I have to admit I don’t use cash much these days. Living in central London, one finds a myriad of ways to pay, from contactless to cardless, to phoneless – cash simply becomes a vague memory in the face of such technological options.
But this weekend past, cash reared its ugly head in my wallet. I visited my dad up in Northamptonshire. We were invited to an old friend’s son’s wedding. The do was to be held in the middle of the countryside, and we were warned to bring cash (for the bar).
On having a conversation with my pa about withdrawing some cash, he noted that he had five old £1 coins, and that he had been to two banks in town to change them – neither his own as he as he banks with an online-only bank – but had been told to take them to the Bank of England instead.
As my dad’s not one for the city, I offered to take them. Plus, it just so happens that Moneywise HQ is a 10-minute walk from the Old Lady of Threadneedle Street.
So once I was back in the office, off I marched to the great institution, to cash in the old coins for new – ‘round pounds’ were replaced with new 12-sided £1 coins on 16 October last year.
The building always strikes me as a statement of intent. Its walls high and windowless – a fortress in the middle of its empire. I walked up to the entrance. The security guard asked me what my purpose was. I showed her my handful of old coins. She shook her head and told me that the bank doesn’t change coins, only notes.
I incredulously asked if she was sure. She told me to go in and check anyway (sounds like I’m not the first to fall into the trap). And lo and behold, it was true. The Bank of England does not take old coins. I left miffed (I wanted to see the inner guts of the place – I guess I’ll have to visit the museum instead some time).
What to do with your old round pounds
What the Bank did impart on me was to check the Royal Mint website, as it is the institution in charge of coins.
This is what the website says: “The round £1 coin lost its legal tender status at midnight on 15 October 2017. However, the round £1 coin can continue to be deposited into a customer’s account at most high street banks in the UK. Specific arrangements may vary from bank to bank, including deposit limits. It is recommended that customers consult with their bank direct. Round £1 coins can also be donated to a charity.”

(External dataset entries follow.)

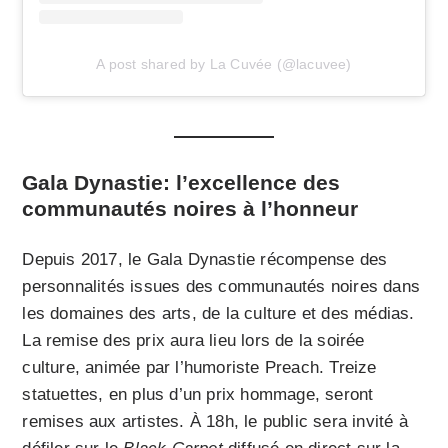
A post shared by La Cuvée (@lacuvee)
Gala Dynastie: l’excellence des
communautés noires à l’honneur
Depuis 2017, le Gala Dynastie récompense des
personnalités issues des communautés noires dans
les domaines des arts, de la culture et des médias.
La remise des prix aura lieu lors de la soirée
culture, animée par l’humoriste Preach. Treize
statuettes, en plus d’un prix hommage, seront
remises aux artistes. À 18h, le public sera invité à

This presented something of an issue. Being one who spends his time writing about money, and financial products, I am a vociferous adopter of the latest tech. It just so happens that I have three different current accounts. But all of them are online-only banks. So, how do you change coins in-branch if your bank doesn’t have any branches? Especially when according to the Royal Mint, there are still £169 million worth of the old style £1 coins out in the wild.

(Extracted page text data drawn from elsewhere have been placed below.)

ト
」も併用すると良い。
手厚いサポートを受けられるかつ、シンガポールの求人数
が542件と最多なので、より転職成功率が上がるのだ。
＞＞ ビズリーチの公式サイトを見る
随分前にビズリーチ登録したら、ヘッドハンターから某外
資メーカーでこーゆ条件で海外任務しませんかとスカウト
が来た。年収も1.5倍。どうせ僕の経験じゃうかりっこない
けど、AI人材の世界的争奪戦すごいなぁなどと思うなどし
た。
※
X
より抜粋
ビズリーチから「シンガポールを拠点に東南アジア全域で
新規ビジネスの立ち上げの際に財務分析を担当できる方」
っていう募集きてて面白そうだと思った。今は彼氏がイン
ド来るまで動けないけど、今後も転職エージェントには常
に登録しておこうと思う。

I looked up from my phone and saw a branch of Nationwide Building Society not 300 yards from the Bank of England. Being a bit of a chancer (read my column on haggling in the August edition of Moneywise) I thought I’d try my luck and see if it’d take the coins off my hands.
The friendly-looking attendant who asked me if I needed help informed me it could only accept old coins from customers, as the bank would deposit the money into the customer’s account so as to record the transaction digitally.
I pleaded helplessness due to the lack of branches from my providers, and after pausing for a moment, the teller took my coins and came back with a nice, crisp, plastic fiver.
And so, I had changed my money and was able to buy my lunch with my dad’s sofa coins.
What can you do if you don’t have a local branch?
What strikes me as odd is that we, as the general public, are ever-more railroaded into moving our financial lives completely online.
But with many providers in the process of closing local branches it is becoming increasingly difficult for customers to engage with their banking providers. In terms of making deposits, the first port of call if your bank isn’t in your hometown is to go to the Post Office.
It says it’ll accept deposits of old £1 coins from the following no-branch banks: First Direct, Cashplus, Smile, and Thinkmoney.
But this leaves providers such as Atom Bank, Monzo, and Starling Bank. Moneywise has approached all three for comment on what their customers should do. While all three declined to comment specifically on the issue, Starling Bank noted that it will be providing deposits through the Post Office from September.